Peter glanced in the direction indicated, and saw a few waggons proceeding along a narrow by-road. The teams were bridleless, and in each waggon were seated some two or three muzhiks with their blouses unbuttoned.
"Yes, they are some of our own," Peter responded.
"Then whither can they be going? To the town?"
"Yes—or to the tavern." This last was added contemptuously, and with a wink to the coachman that was designed to enlist that functionary's sympathy: but as the functionary in question was one of the old school which takes no share in the modern movement, he stirred not a muscle of his face.
"This year my peasants have been giving me a good deal of trouble," Nikolai Petrovitch continued to his son. "Persistently do they refuse to pay their tithes. What ought to be done with them?"
"And do you find your hired workmen satisfactory?"
"Not altogether," muttered Nikolai Petrovitch. "You see, they have become spoilt, more's the pity! Any real energy seems quite to have left them, and they not only ruin my implements, but also leave the land untilled. Does estate-management interest you?"
"The thing we most lack here is shade," remarked Arkady in evasion of the question.
"Ah, but I have had an awning added to the north balcony, so that we can take our meals in the open air."
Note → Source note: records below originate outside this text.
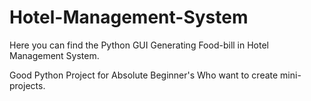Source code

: # Hotel-Management-System

Here you can find the Python GUI Generating
Food-bill in Hotel Management System.

Good Python Project for Absolute Beginner's 
Who want to create mini-projects.
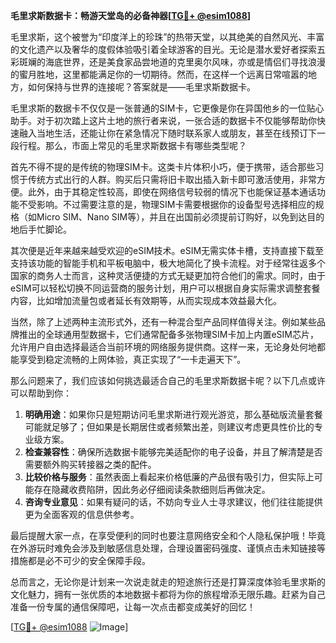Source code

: **毛里求斯数据卡：畅游天堂岛的必备神器[[TG💪+ @esim1088](https://t.me/s/esim1088)]**

毛里求斯，这个被誉为“印度洋上的珍珠”的热带天堂，以其绝美的自然风光、丰富的文化遗产以及奢华的度假体验吸引着全球游客的目光。无论是潜水爱好者探索五彩斑斓的海底世界，还是美食家品尝地道的克里奥尔风味，亦或是情侣们寻找浪漫的蜜月胜地，这里都能满足你的一切期待。然而，在这样一个远离日常喧嚣的地方，如何保持与世界的连接呢？答案就是——毛里求斯数据卡。

毛里求斯的数据卡不仅仅是一张普通的SIM卡，它更像是你在异国他乡的一位贴心助手。对于初次踏上这片土地的旅行者来说，一张合适的数据卡不仅能够帮助你快速融入当地生活，还能让你在紧急情况下随时联系家人或朋友，甚至在线预订下一段行程。那么，市面上常见的毛里求斯数据卡有哪些类型呢？

首先不得不提的是传统的物理SIM卡。这类卡片体积小巧，便于携带，适合那些习惯于传统方式出行的人群。购买后只需将旧卡取出插入新卡即可激活使用，非常方便。此外，由于其稳定性较高，即使在网络信号较弱的情况下也能保证基本通话功能不受影响。不过需要注意的是，物理SIM卡需要根据你的设备型号选择相应的规格（如Micro SIM、Nano SIM等），并且在出国前必须提前订购好，以免到达目的地后手忙脚论。

其次便是近年来越来越受欢迎的eSIM技术。eSIM无需实体卡槽，支持直接下载至支持该功能的智能手机和平板电脑中，极大地简化了换卡流程。对于经常往返多个国家的商务人士而言，这种灵活便捷的方式无疑更加符合他们的需求。同时，由于eSIM可以轻松切换不同运营商的服务计划，用户可以根据自身实际需求调整套餐内容，比如增加流量包或者延长有效期等，从而实现成本效益最大化。

当然，除了上述两种主流形式外，还有一种混合型产品同样值得关注。例如某些品牌推出的全球通用型数据卡，它们通常配备多张物理SIM卡加上内置eSIM芯片，允许用户自由选择最适合当前环境的网络服务提供商。这样一来，无论身处何地都能享受到稳定流畅的上网体验，真正实现了“一卡走遍天下”。

那么问题来了，我们应该如何挑选最适合自己的毛里求斯数据卡呢？以下几点或许可以帮助到你：

1. **明确用途**：如果你只是短期访问毛里求斯进行观光游览，那么基础版流量套餐可能就足够了；但如果是长期居住或者频繁出差，则建议考虑更具性价比的专业级方案。
2. **检查兼容性**：确保所选数据卡能够完美适配你的电子设备，并且了解清楚是否需要额外购买转接器之类的配件。
3. **比较价格与服务**：虽然表面上看起来价格低廉的产品很有吸引力，但实际上可能存在隐藏收费陷阱，因此务必仔细阅读条款细则后再做决定。
4. **咨询专业意见**：如果有疑问的话，不妨向专业人士寻求建议，他们往往能提供更为全面客观的信息供参考。

最后提醒大家一点，在享受便利的同时也要注意网络安全和个人隐私保护哦！毕竟在外游玩时难免会涉及到敏感信息处理，合理设置密码强度、谨慎点击未知链接等措施都是必不可少的安全保障手段。

总而言之，无论你是计划来一次说走就走的短途旅行还是打算深度体验毛里求斯的文化魅力，拥有一张优质的本地数据卡都将为你的旅程增添无限乐趣。赶紧为自己准备一份专属的通信保障吧，让每一次点击都变成美好的回忆！

[[TG💪+ @esim1088](https://t.me/s/esim1088) ![Image](https://i.postimg.cc/4NQfJmqS/Snipaste-2025-05-13-00-14-12.png)]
"But that will give the place rather the look of a villa, will it not? Things of that sort never prove effectual. But oh, the air here! How good it smells! Yes, in my opinion, things never smell elsewhere as they do here. And oh, the sky!"
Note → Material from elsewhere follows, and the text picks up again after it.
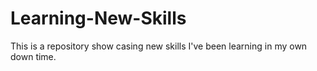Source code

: # Learning-New-Skills
This is a repository show casing new skills I've been learning in my own down time.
Suddenly Arkady stopped, threw a glance of apprehension in the direction of the tarantass, and relapsed into silence.
"I quite agree with you," replied Nikolai Petrovitch. "You see, the reason is that you were born here, and that therefore the place is bound to have for you a special significance."
"But no significance can attach to the place of a man's birth, Papa."
"Indeed?"
"Oh no. None whatsoever."
Nikolai Petrovitch glanced at the speaker, and for fully half a verst let the vehicle proceed without the conversation between them being renewed. At length Nikolai Petrovitch observed:
"I cannot remember whether I wrote to tell you that your old nurse, Egorovna, is dead."
"Dead? Oh, the poor old woman! But Prokofitch—is he still alive?"
"He is so, and in no way changed—that is to say, he grumbles as much as ever. In fact, you will find that no really important alterations have taken place at Marino."
"And have you the same steward as before?"